In response to our inquiry of counsel at oral argument as to whether they were aware of the genesis of the order, we were advised it followed shortly on a casual inquiry by the judge of one of them, while in the courthouse on another matter, about the status of the case. Counsel represented he told the judge the parties were due to appear for oral argument in the Appellate Division within a week. --------
Although we think it obvious the orders directing the suspension and termination of alimony cannot stand on their own terms as they were entered on contested facts without a plenary hearing, see Tancredi v. Tancredi, 101 N.J. Super. 259, 262-63 (App. Div. 1968), the trial judge's subsequent explanation that suspension of alimony was entered as a discovery sanction, in the absence of any motion, is also troubling. Considered solely as a discovery sanction, the order is unjust, compelling our intervention. See Cavallaro v. Jamco Prop. Mgmt., 334 N.J. Super. 557, 571 (App. Div. 2000).

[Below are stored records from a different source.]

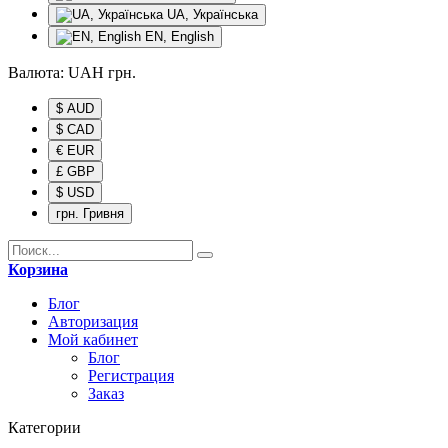
UA, Українська
EN, English
Валюта:
UAH
грн.
$ AUD
$ CAD
€ EUR
£ GBP
$ USD
грн. Гривня
Корзина
Блог
Авторизация
Мой кабинет
Блог
Регистрация
Заказ
Категории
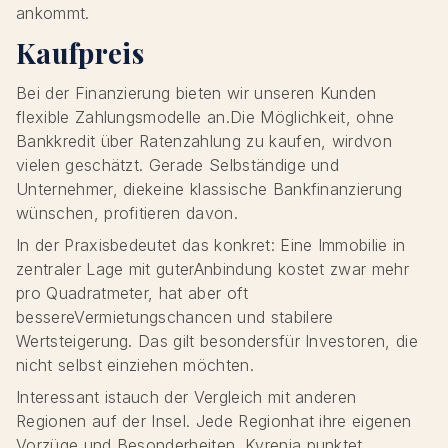
ankommt.
Kaufpreis
Bei der Finanzierung bieten wir unseren Kunden
flexible Zahlungsmodelle an.Die Möglichkeit, ohne
Bankkredit über Ratenzahlung zu kaufen, wirdvon
vielen geschätzt. Gerade Selbständige und
Unternehmer, diekeine klassische Bankfinanzierung
wünschen, profitieren davon.
In der Praxisbedeutet das konkret: Eine Immobilie in
zentraler Lage mit guterAnbindung kostet zwar mehr
pro Quadratmeter, hat aber oft
bessereVermietungschancen und stabilere
Wertsteigerung. Das gilt besondersfür Investoren, die
nicht selbst einziehen möchten.
Interessant istauch der Vergleich mit anderen
Regionen auf der Insel. Jede Regionhat ihre eigenen
Vorzüge und Besonderheiten. Kyrenia punktet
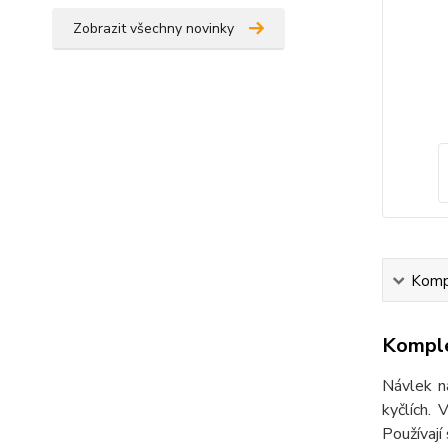
Zobrazit všechny novinky
Kompl
Komple
Návlek na
kyčlích. 
Používají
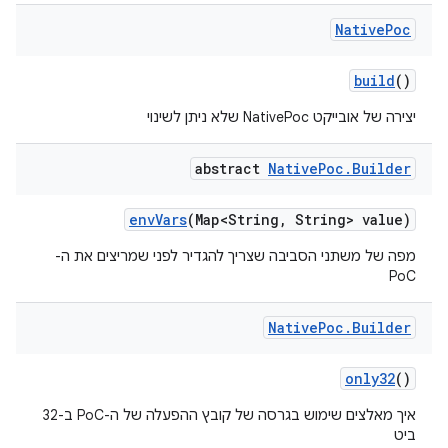
Native
Poc
build
()
יצירה של אובייקט NativePoc שלא ניתן לשינוי
abstract
Native
Poc
.
Builder
env
Vars
(Map<String
,
String> value)
מפה של משתני הסביבה שצריך להגדיר לפני שמריצים את ה-
PoC
Native
Poc
.
Builder
only32
()
איך מאלצים שימוש בגרסה של קובץ ההפעלה של ה-PoC ב-32
ביט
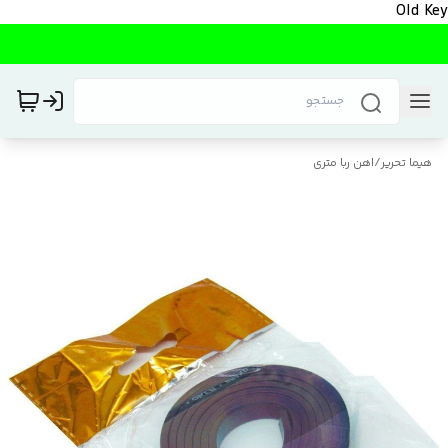
Old Key
هیما تحریر
/
اهن ربا متری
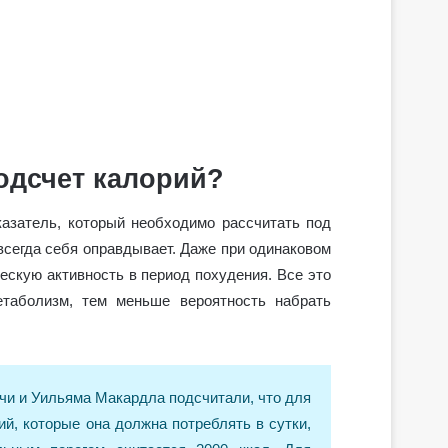
одсчет калорий?
азатель, который необходимо рассчитать под
 всегда себя оправдывает. Даже при одинаковом
ескую активность в период похудения. Все это
етаболизм, тем меньше вероятность набрать
чи и Уильяма Макардла подсчитали, что для
, которые она должна потреблять в сутки,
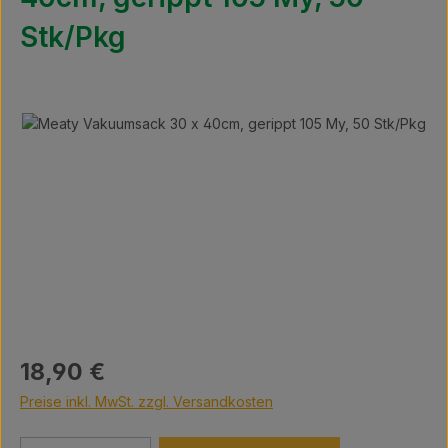
Stk/Pkg
Bildergalerie überspringen
Regulärer Preis:
18,90 €
Preise inkl. MwSt. zzgl. Versandkosten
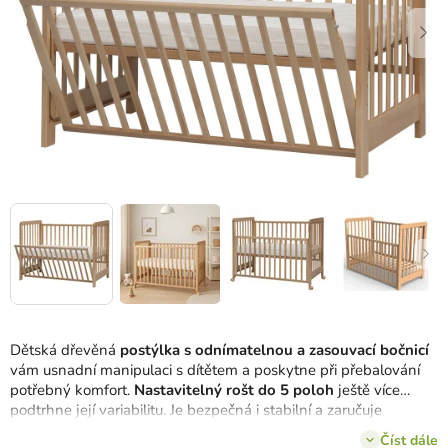
Dětská dřevěná
postýlka s odnímatelnou a zasouvací bočnicí
vám usnadní manipulaci s dítětem a poskytne při přebalování
potřebný komfort.
Nastavitelný rošt do 5 poloh
ještě více
podtrhne její variabilitu. Je bezpečná i stabilní a zaručuje
bezpečný spánek pro děti do 3 let.
Číst dále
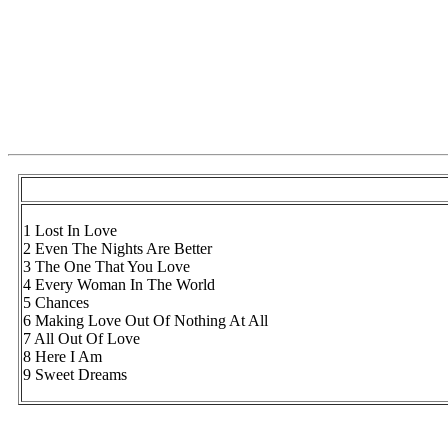
1 Lost In Love
2 Even The Nights Are Better
3 The One That You Love
4 Every Woman In The World
5 Chances
6 Making Love Out Of Nothing At All
7 All Out Of Love
8 Here I Am
9 Sweet Dreams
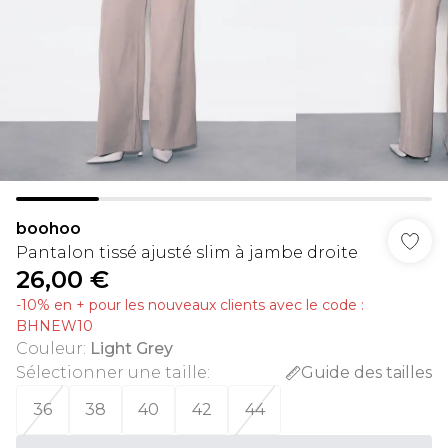
boohoo
Pantalon tissé ajusté slim à jambe droite
26,00 €
-10% en + pour les nouveaux clients avec le code :
BHNEW10
Couleur
:
Light Grey
Sélectionner une taille
:
Guide des tailles
36
38
40
42
44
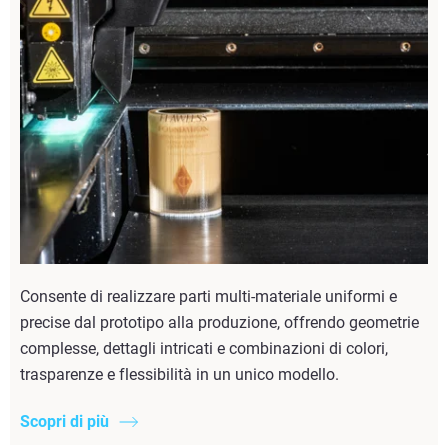
Consente di realizzare parti multi-materiale uniformi e
precise dal prototipo alla produzione, offrendo geometrie
complesse, dettagli intricati e combinazioni di colori,
trasparenze e flessibilità in un unico modello.
Scopri di più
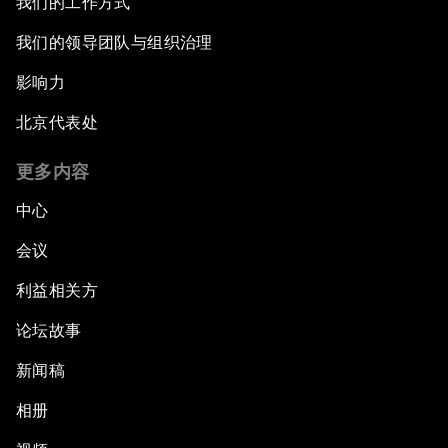
我们的工作方式
我们的领导团队与组织治理
影响力
北京代表处
更多内容
中心
会议
利益相关方
论坛故事
新闻稿
相册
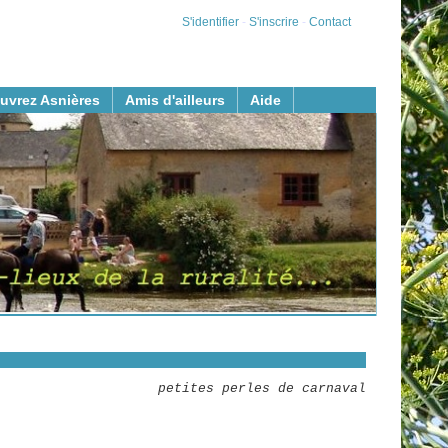
S'identifier
-
S'inscrire
-
Contact
uvrez Asnières
Amis d'ailleurs
Aide
petites perles de carnaval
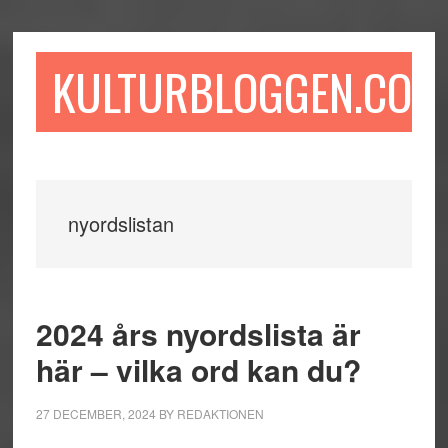
Hoppa
Hoppa
Hoppa
till
till
till
huvudinnehåll
det
sidfot
KULTURBLOGGEN.COM
primära
sidofältet
nyordslistan
2024 års nyordslista är
här – vilka ord kan du?
27 DECEMBER, 2024
BY
REDAKTIONEN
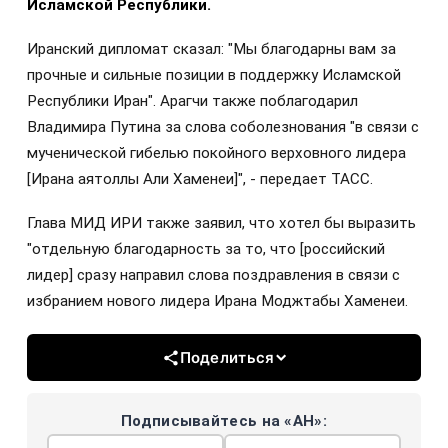
Исламской Республики.
Иранский дипломат сказал: "Мы благодарны вам за
прочные и сильные позиции в поддержку Исламской
Республики Иран". Арагчи также поблагодарил
Владимира Путина за слова соболезнования "в связи с
мученической гибелью покойного верховного лидера
[Ирана аятоллы Али Хаменеи]", - передает ТАСС.
Глава МИД ИРИ также заявил, что хотел бы выразить
"отдельную благодарность за то, что [российский
лидер] сразу направил слова поздравления в связи с
избранием нового лидера Ирана Моджтабы Хаменеи.
Поделиться
Подписывайтесь на «АН»:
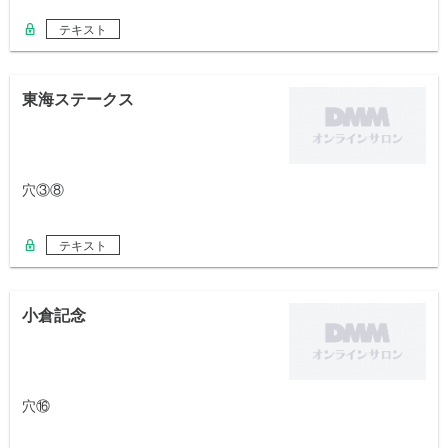
テキスト
東海ステークス
穴③⑧
テキスト
小倉記念
穴⑯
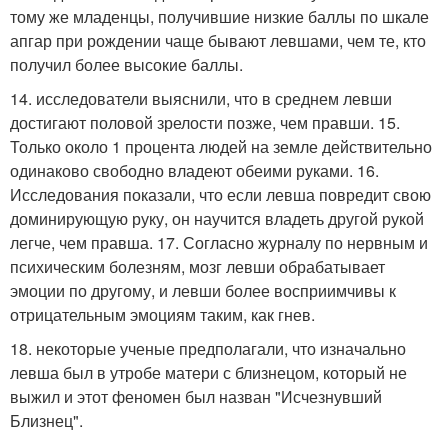
тому же младенцы, получившие низкие баллы по шкале
апгар при рождении чаще бывают левшами, чем те, кто
получил более высокие баллы.
14. исследователи выяснили, что в среднем левши
достигают половой зрелости позже, чем правши. 15.
Только около 1 процента людей на земле действительно
одинаково свободно владеют обеими руками. 16.
Исследования показали, что если левша повредит свою
доминирующую руку, он научится владеть другой рукой
легче, чем правша. 17. Согласно журналу по нервным и
психическим болезням, мозг левши обрабатывает
эмоции по другому, и левши более восприимчивы к
отрицательным эмоциям таким, как гнев.
18. некоторые ученые предполагали, что изначально
левша был в утробе матери с близнецом, который не
выжил и этот феномен был назван "Исчезнувший
Близнец".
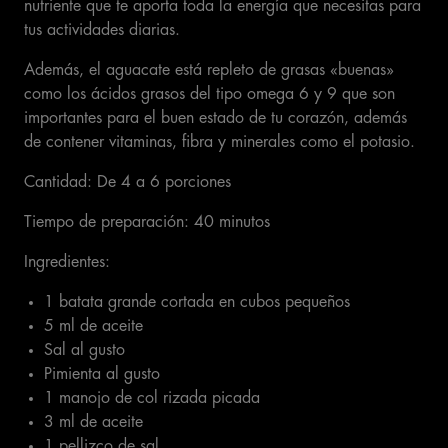
nutriente que te aporta toda la energía que necesitas para
tus actividades diarias.
Además, el aguacate está repleto de grasas «buenas»
como los ácidos grasos del tipo omega 6 y 9 que son
importantes para el buen estado de tu corazón, además
de contener vitaminas, fibra y minerales como el potasio.
Cantidad: De 4 a 6 porciones
Tiempo de preparación: 40 minutos
Ingredientes:
1 batata grande cortada en cubos pequeños
5 ml de aceite
Sal al gusto
Pimienta al gusto
1 manojo de col rizada picada
3 ml de aceite
1 pellizco de sal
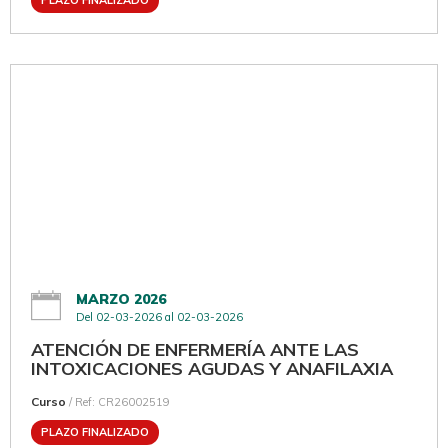
PLAZO FINALIZADO
MARZO 2026
Del 02-03-2026 al 02-03-2026
ATENCIÓN DE ENFERMERÍA ANTE LAS
INTOXICACIONES AGUDAS Y ANAFILAXIA
Curso
/ Ref: CR26002519
PLAZO FINALIZADO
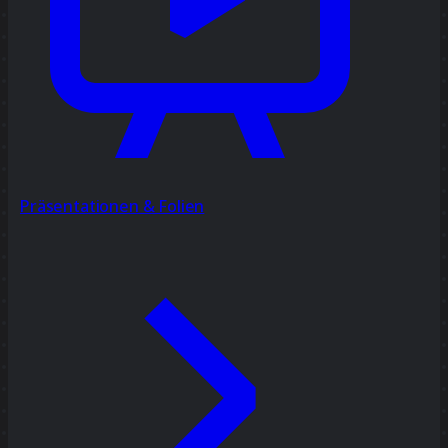
Präsentationen & Folien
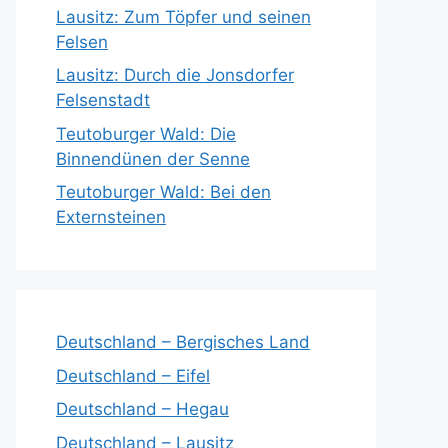
Lausitz: Zum Töpfer und seinen
Felsen
Lausitz: Durch die Jonsdorfer
Felsenstadt
Teutoburger Wald: Die
Binnendünen der Senne
Teutoburger Wald: Bei den
Externsteinen
Deutschland – Bergisches Land
Deutschland – Eifel
Deutschland – Hegau
Deutschland – Lausitz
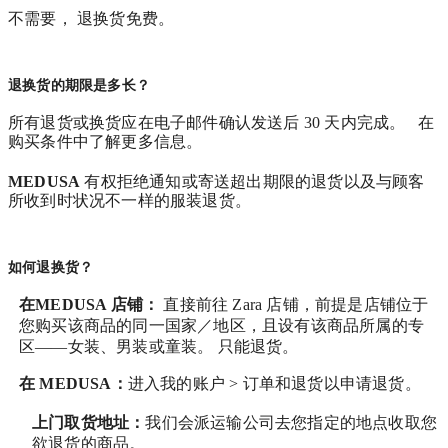
不需要， 退换货免费。
退换货的期限是多长？
所有退货或换货应在电子邮件确认发送后 30 天内完成。 在
购买条件中了解更多信息。
MEDUSA
有权拒绝通知或寄送超出期限的退货以及与顾客
所收到时状况不一样的服装退货。
如何退换货？
在MEDUSA 店铺：
直接前往 Zara 店铺，前提是店铺位于
您购买该商品的同一国家／地区，且设有该商品所属的专
区——女装、男装或童装。 只能退货。
在
MEDUSA
：
进入我的账户 > 订单和退货
以申请退货。
上门取货地址：
我们会派运输公司去您指定的地点收取您
欲退货的商品。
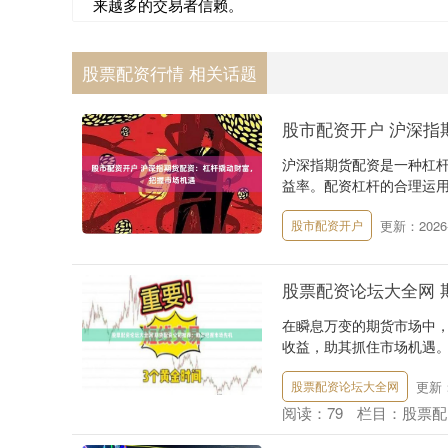
来越多的交易者信赖。
股票配资行情 相关话题
股市配资开户 沪深指
沪深指期货配资是一种杠
益率。配资杠杆的合理运用，
更新：2026-
股市配资开户
股票配资论坛大全网 
在瞬息万变的期货市场中
收益，助其抓住市场机遇。
更新：2
股票配资论坛大全网
阅读：
79
栏目：
股票配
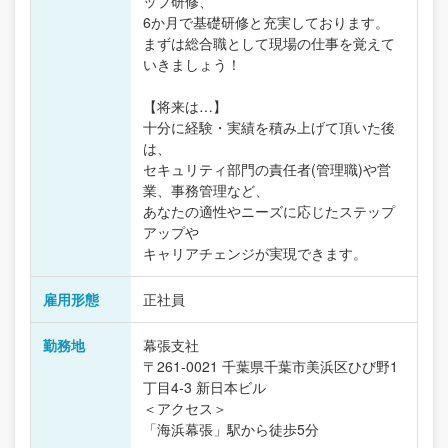
ップ研修、
6か月で基礎研修と充実しております。
まずは総合職として現場の仕事を覚えて
いきましょう！
【将来は…】
十分に経験・実績を積み上げて頂いた後
は、
セキュリティ部門の責任者(管理職)や営
業、事務管理など、
あなたの適性やニーズに応じたステップ
アップや
キャリアチェンジが実現できます。
雇用形態
正社員
勤務地
幕張支社
〒261-0021 千葉県千葉市美浜区ひび野1
丁目4-3 新日本ビル
＜アクセス＞
「海浜幕張」駅から徒歩5分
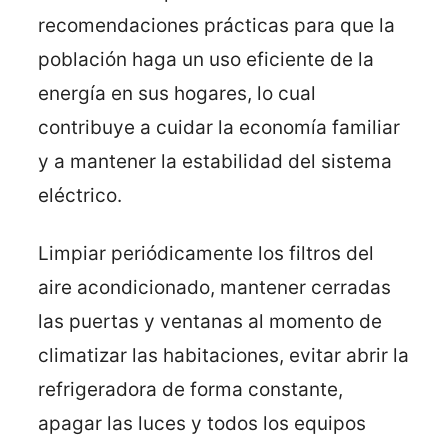
recomendaciones prácticas para que la
población haga un uso eficiente de la
energía en sus hogares, lo cual
contribuye a cuidar la economía familiar
y a mantener la estabilidad del sistema
eléctrico.
Limpiar periódicamente los filtros del
aire acondicionado, mantener cerradas
las puertas y ventanas al momento de
climatizar las habitaciones, evitar abrir la
refrigeradora de forma constante,
apagar las luces y todos los equipos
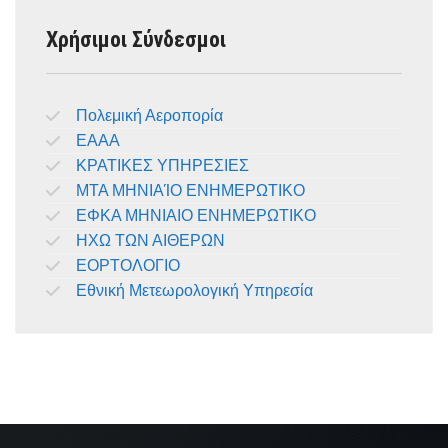
Χρήσιμοι Σύνδεσμοι
Πολεμική Αεροπορία
ΕΑΑΑ
ΚΡΑΤΙΚΕΣ ΥΠΗΡΕΣΙΕΣ
ΜΤΑ ΜΗΝΙΑΊΟ ΕΝΗΜΕΡΩΤΙΚΟ
ΕΦΚΑ ΜΗΝΙΑΙΟ ΕΝΗΜΕΡΩΤΙΚΟ
ΗΧΩ ΤΩΝ ΑΙΘΕΡΩΝ
ΕΟΡΤΟΛΟΓΙΟ
Εθνική Μετεωρολογική Υπηρεσία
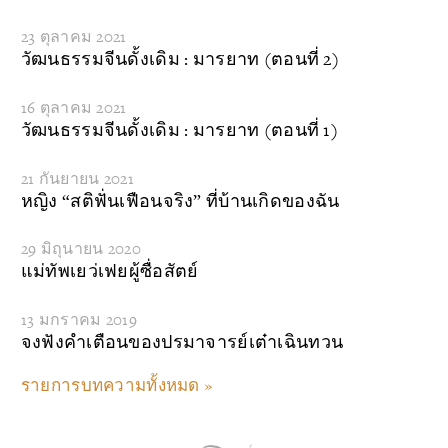
23 ตุลาคม 2021
วัฒนธรรมจีนดั้งเดิม : มารยาท (ตอนที่ 2)
16 ตุลาคม 2021
วัฒนธรรมจีนดั้งเดิม : มารยาท (ตอนที่ 1)
21 กันยายน 2021
หญิง “สติฟั่นเฟือนจริง” ที่บ้านเกิดของฉัน
29 มิถุนายน 2020
แม่ทัพเยว่เฟยผู้ซื่อสัตย์
13 มกราคม 2019
จงฟังคำเตือนของปรมาจารย์เต๋าเฉินทวน
รายการบทความทั้งหมด »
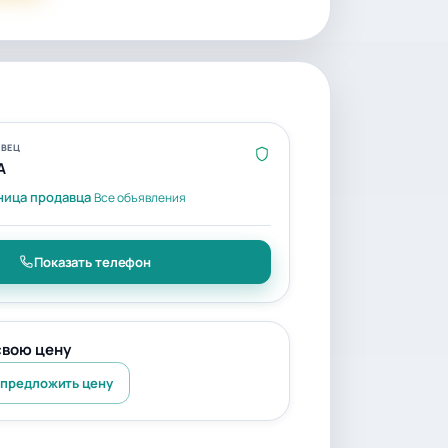
ВЕЦ
A
ница продавца
Все объявления
Показать телефон
свою цену
 предложить цену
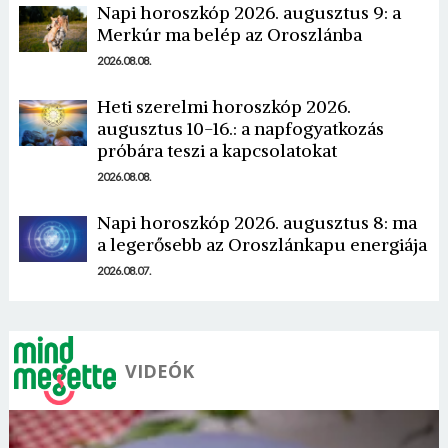
Napi horoszkóp 2026. augusztus 9: a
Merkúr ma belép az Oroszlánba
2026.08.08.
Heti szerelmi horoszkóp 2026.
augusztus 10-16.: a napfogyatkozás
Borsonline bejelentkezés
próbára teszi a kapcsolatokat
2026.08.08.
E-mail cím vagy felhasználónév
Napi horoszkóp 2026. augusztus 8: ma
a legerősebb az Oroszlánkapu energiája
Jelszó
2026.08.07.
Mégse
Bejelentkezés
VIDEÓK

We reject defendant's arguments that plaintiff's admissions on the motion for reconsideration cured any proof problems on his initial motion and that plaintiff's failure to request a plenary hearing following discovery in accordance with the court's April 18, 2017 order compel affirmance of the court's October 27, 2017 order permanently terminating plaintiff's alimony. The lack of due process accorded plaintiff by the court in disposing of this series of motions compels the reversal of the ensuing orders. See Fusco v. Fusco, 186 N.J. Super. 321, 328-29 (App. Div. 1982). We can have no confidence in their validity given the basic unfairness of the proceedings.
We acknowledge plaintiff may have made decisions and taken actions that might fairly result in the modification or termination of her alimony in accordance with the standards the parties chose to incorporate into their agreement. See Gayet v. Gayet, 92 N.J. 149 (1983); Garlinger v. Garlinger, 137 N.J. Super. 56 (App. Div. 1975). The record, however, does not permit such a conclusion at this juncture.
We reverse the orders of February 10, 2017; April 18, 2017; and October 27, 2017, and vacate the order of November 30, 2018. We remand the matter to a different judge and request that he or she convene a case management conference at the judge's earliest convenience to establish a schedule to address issues of alimony and child support. We do not retain jurisdiction.
Reversed and remanded for further proceedings consistent with this opinion. I hereby certify that the foregoing is a true copy of the original on file in my office.